Para agradecer este premio a la Universidad, a la Fundación y también a editorial Overol que le dio vida al libro, voy a contar una historia cortita: Yo estudié en esta universidad. Le estoy agradecida y le guardo rencor casi en partes iguales. Tuve profesoras y profesores maravillosos, inspiradoras y apasionadas. Tuve profesores mediocres y abusivos cuyos escándalos explotaron poco tiempo después de que yo egresara. Pero hay un episodio que atesoro y se los cuento ahora porque creo que algo de él estructura todo mi trabajo como profesora, como historiadora y también como autora del libro que me hizo ganar este premio.
En el examen de grado del magíster que yo cursé, el Magíster en Estudios Culturales, al defender mi tesis sobre un movimiento de profesores normalistas de los años 20, cuando la comisión ya había dado por cerrada la evaluación, un profesor pidió hacer una última pregunta.
Yo, que siempre pienso que no sé lo suficiente, dije listo, acá me caigo, me va a preguntar de alguna corriente teórica que yo no manejo bien o de algún libro que no alcancé a leer. El profesor, en cambio, hizo una pregunta muy distinta. Me miró fijo y me dijo: Una última cosa antes de que se vaya, Belén. Cuénteme, ¿qué quería decir usted con esta tesis? No le estoy pidiendo un resumen de su investigación, le estoy pidiendo que me diga que le quería decir usted al mundo con este trabajo.
Yo pude haberme puesto nerviosa por no tener clara una respuesta, pero lo cierto es que llevaba años esperando que alguien, algún alma sensata que entendiera bien lo que es la docencia y la historiografía, me hiciera esa pregunta, que alguien supiera que cuando una escribe e investiga, trabaja muchos años para decir una cosa chiquita, sencilla, casi doméstica, nada del otro mundo, y que sin embargo se ha invertido la vida entera en elaborarla.

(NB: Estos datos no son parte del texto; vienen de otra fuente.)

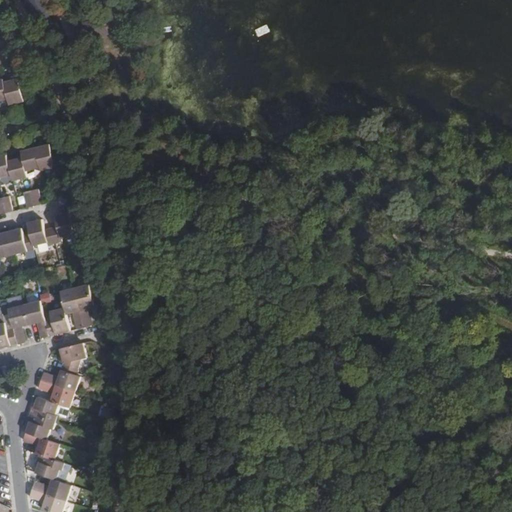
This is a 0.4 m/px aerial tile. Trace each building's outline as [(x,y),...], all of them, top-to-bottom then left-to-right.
[(8,63),(4,48),(0,48),(0,61),(1,65),(8,63)] [(0,101),(10,100),(5,82),(4,79),(0,80),(0,101)] [(10,100),(11,105),(25,102),(19,79),(5,82),(10,100)] [(51,144),(36,147),(41,168),(42,171),(57,168),(51,144)] [(41,168),(36,147),(22,151),(23,156),(27,171),(41,168)] [(9,160),(7,155),(0,156),(0,177),(12,175),(9,160)] [(23,156),(9,160),(12,175),(14,181),(29,177),(27,171),(23,156)] [(208,193),(216,169),(199,163),(190,187),(208,193)] [(46,187),(49,202),(57,201),(53,186),(46,187)] [(32,190),(36,206),(43,204),(39,189),(32,190)] [(24,192),(28,208),(36,206),(32,190),(24,192)] [(3,198),(7,213),(14,211),(10,196),(3,198)] [(62,238),(77,234),(71,213),(56,216),(59,225),(52,227),(56,243),(63,241),(62,238)] [(46,228),(44,219),(29,223),(31,232),(34,245),(49,241),(50,245),(56,243),(52,227),(46,228)] [(9,231),(14,254),(35,248),(34,245),(31,232),(25,234),(23,227),(9,231)] [(0,257),(14,254),(9,231),(0,232),(0,257)] [(76,287),(82,311),(90,309),(96,307),(90,284),(76,287)] [(66,307),(67,314),(73,313),(82,311),(76,287),(62,291),(66,307)] [(9,300),(11,308),(25,304),(23,297),(9,300)] [(26,304),(31,325),(38,323),(42,339),(51,336),(47,320),(45,313),(42,300),(26,304)] [(15,327),(19,344),(27,342),(24,327),(31,325),(26,304),(25,304),(11,308),(10,308),(15,327)] [(47,320),(51,336),(72,331),(71,327),(67,314),(66,307),(51,311),(53,319),(47,320)] [(45,313),(47,320),(53,319),(51,311),(45,313)] [(83,314),(86,327),(94,325),(94,321),(91,312),(83,314)] [(74,316),(76,326),(78,329),(86,327),(83,314),(74,316)] [(0,323),(0,349),(19,344),(15,327),(8,329),(6,322),(0,323)] [(87,358),(84,344),(60,349),(64,364),(62,370),(76,375),(82,359),(87,358)] [(76,375),(62,370),(59,378),(44,373),(42,381),(76,393),(82,377),(76,375)] [(76,393),(42,381),(39,388),(54,393),(51,402),(60,405),(71,408),(76,393)] [(51,402),(38,397),(36,404),(35,408),(32,407),(30,414),(56,423),(59,415),(56,414),(60,405),(51,402)] [(56,423),(30,414),(28,421),(30,421),(29,426),(27,433),(48,440),(52,429),(54,429),(56,423)] [(48,440),(27,433),(24,440),(39,445),(36,453),(39,454),(56,460),(62,445),(48,440)] [(56,460),(39,454),(37,461),(39,462),(38,467),(35,473),(53,479),(57,481),(61,469),(64,470),(66,463),(56,460)] [(57,481),(53,479),(51,486),(36,482),(33,490),(67,501),(73,486),(57,481)] [(63,511),(67,501),(33,490),(31,498),(45,503),(42,511),(46,511),(63,511)]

Le respondí a ese profesor, aguantando el llanto: Lo que yo quería decir con esta tesis es que las profesoras tenemos que escribir, que escribir sirve para liberarnos de los mandatos y para organizar el saber propio. Quise decir que la historia demuestra que los docentes cuando escribieron novelas, diarios y revistas, se volvieron productores de conocimiento y eso le hizo bien a ellos, a la educación, a todo este país. El profesor sonrió satisfecho. Su sonrisa fue mi calificación más alta.
Ese profesor fue parte del jurado que premió mi novela. Estoy segura de que no se acuerda de mí, que fui una de las decenas o cientos de tesis de grado que tuvo que leer en su vida y que jamás asoció ese examen de grado ocurrido hace una década atrás con la autora que leyó y decidió premiar. Pero algo de esta coincidencia me afirma un hecho y es que cuando escribo y me enredo, algo que pasa más a menudo de lo que yo quisiera, me acuerdo de él, vuelvo a su pregunta. Respiro frente al teclado, tratando de dibujarle una puerta a ese callejón sin salida que es la escritura y me digo en voz alta: señorita Belén, antes de que se vaya, ¿qué le quiere decir al mundo usted con este párrafo? Y algo en mí se aclara cuando agarro el salvavidas que fue su voz y me invito, como lo hizo él, a decir las cosas importantes de manera sencilla, sin sacrificar la verdad.
Mi libro lo han leído personas adultas muy instruidas y estudiantes de séptimo básico. Adultos mayores y universitarios. Hace unos meses supe que fue el primer libro que leyó la mamá de una de mis mejores amigas, una señora que no terminó el colegio pero que cose a la perfección. Supongo que eso se debe, en parte, a ese examen de grado, a que dejé a los malos docentes en el olvido que merecen y me llevé a los que hacían buenas preguntas. Esta novela fue mi respuesta.